Following the release of its latest LLM Llama 3, Meta plans to invest heavily in even more advanced AI models and services in the coming years, with the goal of developing the world's largest and most powerful AI services.
Meta is forging ahead with the development of its AI technologies and services. During the company's most recent quarterly earnings call, CEO Mark Zuckerberg said Meta is working on a variety of different AI services, including Meta AI, an AI assistant that can answer questions across all Meta apps and glasses.

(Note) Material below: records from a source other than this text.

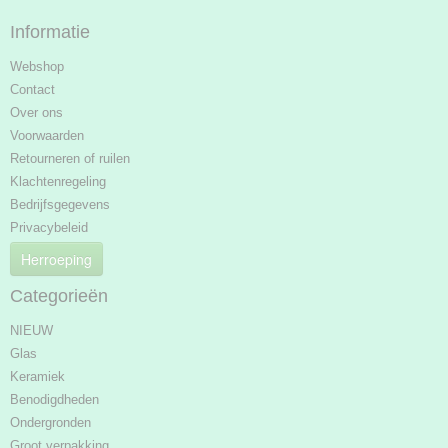
Informatie
Webshop
Contact
Over ons
Voorwaarden
Retourneren of ruilen
Klachtenregeling
Bedrijfsgegevens
Privacybeleid
Herroeping
Categorieën
NIEUW
Glas
Keramiek
Benodigdheden
Ondergronden
Groot verpakking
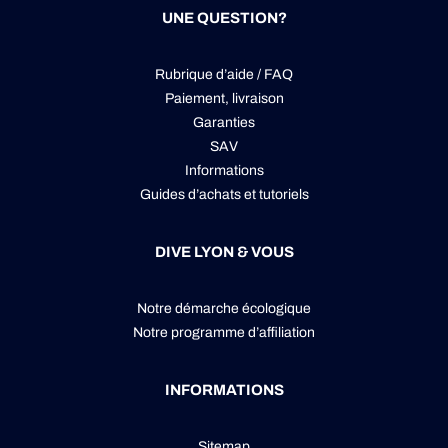
UNE QUESTION?
Rubrique d’aide / FAQ
Paiement, livraison
Garanties
SAV
Informations
Guides d’achats et tutoriels
DIVE LYON & VOUS
Notre démarche écologique
Notre programme d’affiliation
INFORMATIONS
Sitemap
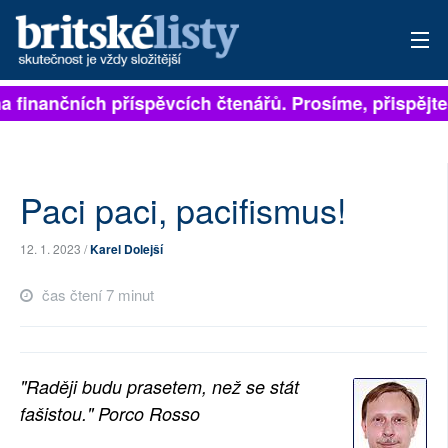
a finančních příspěvcích čtenářů. Prosíme, přispějte. 
PŘIHLÁSIT
AKTUÁLNÍ VYDÁNÍ
ARCHIV
Paci paci, pacifismus!
ROZHOVORY
12. 1. 2023 /
Karel Dolejší
TÉMATA
čas čtení 7 minut
NEJČTENĚJŠÍ ZA 7 DNÍ
AUTOŘI
"Raději budu prasetem, než se stát
fašistou." Porco Rosso
PŘÍSPĚVKY NA PROVOZ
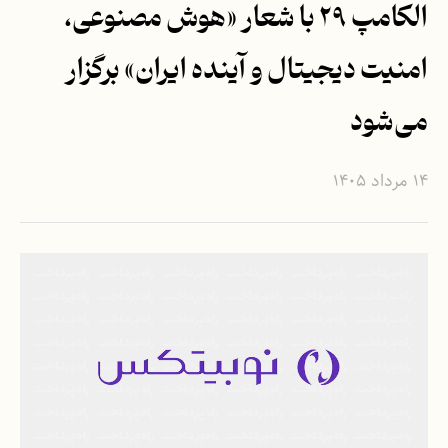
الکامپ ۲۹ با شعار «هوش مصنوعی،
امنیت دیجیتال و آینده ایران» برگزار
می‌شود
۱۴ مرداد ۱۴۰۵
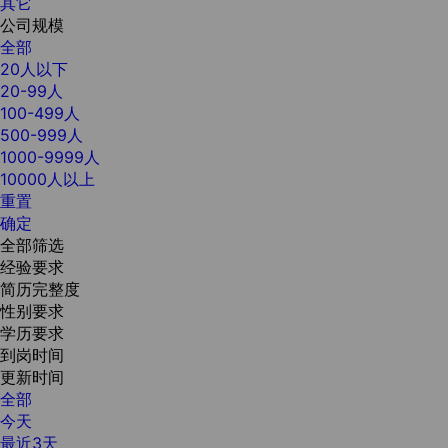
其它
公司规模
全部
20人以下
20-99人
100-499人
500-999人
1000-9999人
10000人以上
重置
确定
全部筛选
经验要求
简历完整度
性别要求
学历要求
到岗时间
更新时间
全部
今天
最近3天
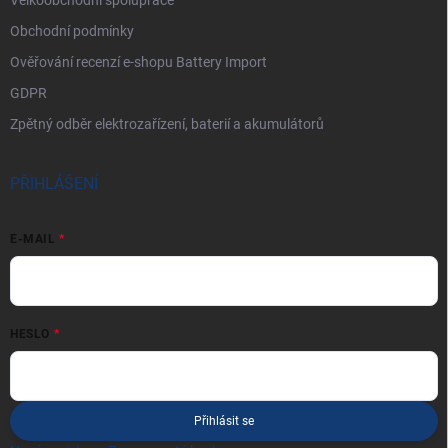
Obchodní podmínky
Ověřování recenzí e-shopu Battery Import
GDPR
Zpětný odběr elektrozařízení, baterií a akumulátorů
PŘIHLÁŠENÍ
E-MAIL
HESLO
Přihlásit se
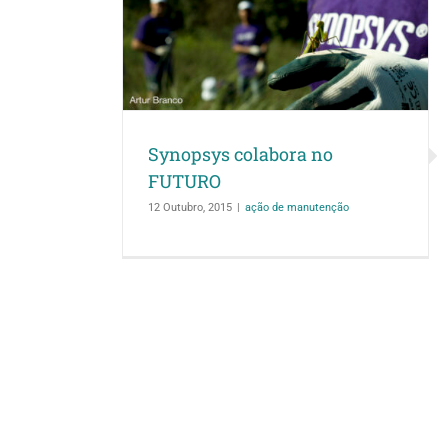
a no FUTURO
nção
Synopsys colabora no
FUTURO
12 Outubro, 2015
|
ação de manutenção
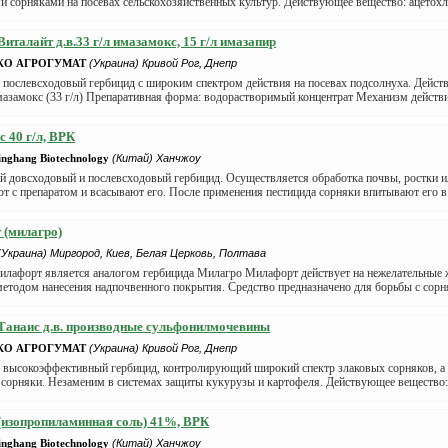
 сорняками на посевах сельскохозяйственных культур. Действующее вещество: ацетохлор
Виталайт д.в.33 г/л имазамокс, 15 г/л имазапир
КО АГРОГУМАТ
(Украина) Кривой Рог, Днепр
 послевсходовый гербицид с широким спектром действия на посевах подсолнуха. Дейст
имазамокс (33 г/л) Препаративная форма: водорастворимый концентрат Механизм действи
 40 г/л, ВРК
nghang Biotechnology
(Китай) Ханчжоу
й довсходовый и послевсходовый гербицид. Осуществляется обработка почвы, ростки и
т с препаратом и всасывают его. После применения пестицида сорняки впитывают его в т
 (милагро)
(Украина) Миргород, Киев, Белая Церковь, Полтава
илафорт является аналогом гербицида Милагро Милафорт действует на нежелательные 
методом нанесения надпочвенного покрытия. Средство предназначено для борьбы с сорня
Танаис д.в. производные сульфонилмочевины
КО АГРОГУМАТ
(Украина) Кривой Рог, Днепр
: высокоэффективный гербицид, контролирующий широкий спектр злаковых сорняков, а
сорняки. Незаменим в системах защиты кукурузы и картофеля. Действующее вещество: 
(изопропиламинная соль) 41%, ВРК
nghang Biotechnology
(Китай) Ханчжоу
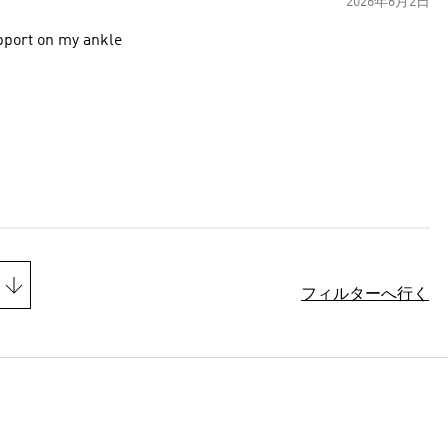
2026年6月2日
upport on my ankle
フィルターへ行く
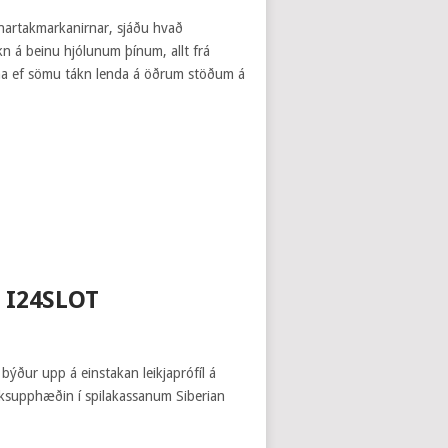
unartakmarkanirnar, sjáðu hvað
kn á beinu hjólunum þínum, allt frá
tíma ef sömu tákn lenda á öðrum stöðum á
I24SLOT
ður upp á einstakan leikjaprófíl á
rksupphæðin í spilakassanum Siberian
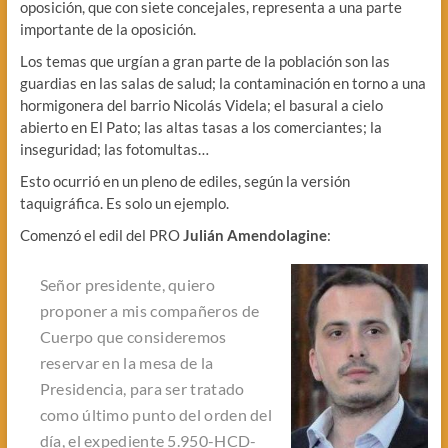
oposición, que con siete concejales, representa a una parte
importante de la oposición.
Los temas que urgían a gran parte de la población son las
guardias en las salas de salud; la contaminación en torno a una
hormigonera del barrio Nicolás Videla; el basural a cielo
abierto en El Pato; las altas tasas a los comerciantes; la
inseguridad; las fotomultas…
Esto ocurrió en un pleno de ediles, según la versión
taquigráfica. Es solo un ejemplo.
Comenzó el edil del PRO
Julián Amendolagine
:
Señor presidente, quiero
proponer a mis compañeros de
Cuerpo que consideremos
reservar en la mesa de la
Presidencia, para ser tratado
como último punto del orden del
día, el expediente 5.950-HCD-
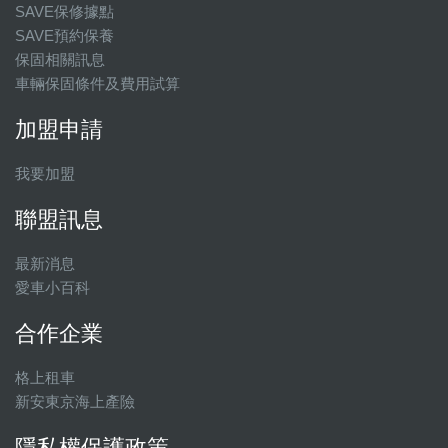
SAVE保修據點
SAVE預約保養
保固相關訊息
車輛保固條件及費用試算
加盟申請
我要加盟
聯盟訊息
最新消息
愛車小百科
合作企業
格上租車
新安東京海上產險
隱私權保護政策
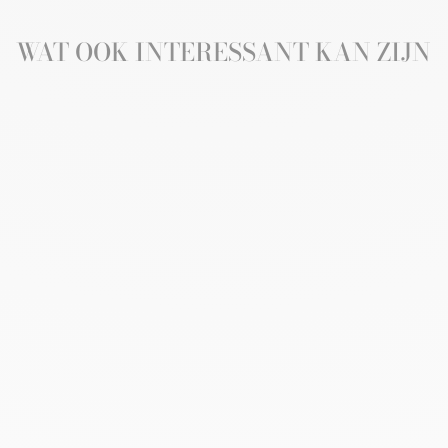
WAT OOK INTERESSANT KAN ZIJN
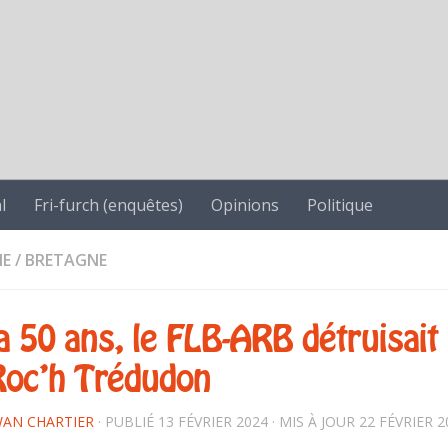
l
Fri-furch (enquêtes)
Opinions
Politique
NE
/
BRETAGNE
 a 50 ans, le FLB-ARB détruisait
Roc’h Trédudon
AN CHARTIER
· PUBLIÉ
13 FÉVRIER 2024
· MIS À JOUR
22 FÉVRIER 2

Meta recently released a new version of the assistant based on its latest language model, Llama 3. The rollout is going well, and tens of millions of people have already tried the service, according to Zuckerberg, who said Meta AI is the smartest free AI assistant today. With RayBan's Meta smart glasses, people in the U.S. and Canada can use Meta's multimodal AI assistant for everyday tasks.
Along with the new Meta AI, the company also introduced deeper integration of generative AI into its apps in the U.S. and more than a dozen other countries. Users will be able to use Meta's AI assistant in search, news feed and groups on Facebook. The search integration in particular could strengthen Meta's position in the overall search market, though it still relies on Google and Bing.
How to make money with generative AI
Zuckerberg said he sees Meta's new 8- and 70-billion-parameter Lama models as best-in-class, and benchmarks seem to support that view. But only real-world applications will tell the whole truth. Meta is currently training a Lama 3 model with over 400 billion parameters, which "seems on track to be industry-leading on several benchmarks," Zuckerberg said.
Meta's stated goal is to invest significantly more in the coming years to develop even more advanced models and the world's largest AI services.
However, building a leading AI will be a "larger undertaking than the other experiences we've added to our apps, and this is likely going to take several years," Zuckerberg said.
In plain terms, this means Meta doesn't know when or how it will make money from generative AI. Zuckerberg is betting that open-sourcing the Llama models will reduce Meta's infrastructure and development costs eventually.
Other monetization options Zuckerberg mentioned included scaling business messaging, introducing advertising or paid content into AI interactions, and letting users pay for the use of larger AI models and access to more computing power. AI also improves engagement in apps, which leads to us seeing more ads and improving ads directly to provide more value, he said.
Meta's AI recommendation systems are also making progress. About 30 percent of posts in the Facebook feed and, for the first time, more than 50 percent of content on Instagram are now served by AI recommendation systems, the company said. Meta recently introduced a proprietary processor designed to make these systems run more efficiently.
The next big bet
The stock market reacted very critically to Meta's quarterly results and Zuckerberg's outlook, even though revenue grew more than 27 percent year over year to $36.5 billion. Meta's stock lost 15 percent in after-hours trading and continues to fall. However, the stock had risen excessively since the beginning of the year due to the AI hype.
Zuckerberg likely anticipated this reaction: During the conference call, he mentioned that "it's worth calling out that we've historically seen a lot of volatility in our stock during this phase of our product playbook - where we're investing in scaling a new product but aren't yet monetizing it."
But investor skepticism might be warranted. Before AI, Meta was riding high on the metaverse hype wave and has lost billions on the technology to date. The ten-year plans announced in the past should have generated significant revenues by now. Even Apple has yet to kickstart the VR and AR glasses market.
The future of generative AI seems equally uncertain when it comes to making money at scale. Meta's industry peers, such as Microsoft, OpenAI, and Google, are also currently losing billions on the technology, with no clear path to revenue growth other than perhaps boosting their own cloud business with startup investments.